The Brazilian subsidiary Volkswagen do Brasil wants to get into the meat business in the 1970s and employs workers on a farm to do so. A current accusation is that they are supposed to live under slave-like conditions. It should be negotiated soon.

A hearing has begun in the Brazilian capital of Brasília about possible slave labor on an Amazon farm owned by a subsidiary of Volkswagen do Brasil in the 1970s and 80s. This was confirmed by the prosecutor responsible, Rafael Garcia Rodrigues.
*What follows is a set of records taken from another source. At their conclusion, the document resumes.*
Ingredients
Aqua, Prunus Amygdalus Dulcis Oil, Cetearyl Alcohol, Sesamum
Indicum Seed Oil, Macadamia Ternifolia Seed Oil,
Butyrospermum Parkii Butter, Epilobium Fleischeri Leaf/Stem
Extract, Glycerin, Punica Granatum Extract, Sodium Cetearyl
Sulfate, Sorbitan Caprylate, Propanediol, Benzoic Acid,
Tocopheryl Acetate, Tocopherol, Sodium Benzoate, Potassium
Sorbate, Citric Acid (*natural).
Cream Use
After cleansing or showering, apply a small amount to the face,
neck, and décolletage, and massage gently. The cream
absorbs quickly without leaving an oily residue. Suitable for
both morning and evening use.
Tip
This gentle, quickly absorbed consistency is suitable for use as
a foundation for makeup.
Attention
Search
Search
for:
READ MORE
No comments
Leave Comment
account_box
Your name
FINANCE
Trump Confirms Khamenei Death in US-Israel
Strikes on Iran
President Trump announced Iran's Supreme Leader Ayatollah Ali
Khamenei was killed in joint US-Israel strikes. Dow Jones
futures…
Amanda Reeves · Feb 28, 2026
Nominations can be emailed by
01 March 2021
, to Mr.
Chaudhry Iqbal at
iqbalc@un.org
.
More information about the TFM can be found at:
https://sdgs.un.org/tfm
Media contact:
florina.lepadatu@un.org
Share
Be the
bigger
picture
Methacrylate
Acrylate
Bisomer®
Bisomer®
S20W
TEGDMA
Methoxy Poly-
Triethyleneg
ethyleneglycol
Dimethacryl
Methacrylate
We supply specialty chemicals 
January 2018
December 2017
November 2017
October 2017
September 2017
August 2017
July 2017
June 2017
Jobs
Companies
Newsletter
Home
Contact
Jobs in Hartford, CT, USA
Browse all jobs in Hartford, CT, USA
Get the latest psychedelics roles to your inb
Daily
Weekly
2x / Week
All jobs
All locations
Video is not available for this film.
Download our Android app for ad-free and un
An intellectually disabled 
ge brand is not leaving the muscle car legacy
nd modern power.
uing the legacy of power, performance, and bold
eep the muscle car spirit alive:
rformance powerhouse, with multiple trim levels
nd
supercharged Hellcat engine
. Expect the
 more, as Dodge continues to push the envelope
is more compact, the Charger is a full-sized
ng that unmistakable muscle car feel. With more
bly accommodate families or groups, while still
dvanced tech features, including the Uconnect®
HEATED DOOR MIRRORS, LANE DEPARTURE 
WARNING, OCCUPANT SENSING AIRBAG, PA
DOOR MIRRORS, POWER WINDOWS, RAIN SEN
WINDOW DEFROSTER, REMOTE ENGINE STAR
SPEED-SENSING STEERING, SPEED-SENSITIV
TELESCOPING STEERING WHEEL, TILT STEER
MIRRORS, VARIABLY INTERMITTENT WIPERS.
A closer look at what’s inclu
It should also be about any compensation for the workers on the farm and for Brazilian society.

“We can assure you that we take the events described on the Fazenda Rio Cristalino very seriously,” said a spokesman for Volkswagen AG when asked when the Brazilian public prosecutor summoned VW do Brasil two weeks ago. However, due to a possible legal process in Brazil, they do not want to comment further. “What happened on the fazenda represents serious human rights violations, also because slave labor was used,” said prosecutor Garcia Rodrigues. “As it was owned by Volkswagen, the company is also responsible for it.”

He spoke, for example, of inhospitable accommodation on the farm known as “Fazenda Volkswagen” in Santana do Araguaia in the state of Pará. In addition, the workers could not have left the farm.

According to the investigator, the “Fazenda Volkswagen” was one of the largest companies in the rural Amazon region, and the car company wanted to get into the meat business at the time. It was founded in the 1970s and supported by the Brazilian military dictatorship. The farm was around 1390 square kilometers and had around 300 workers. The temporary workers responsible for the clearing, to whom the allegation of slave labor mainly relates, were not directly employed by the subsidiary.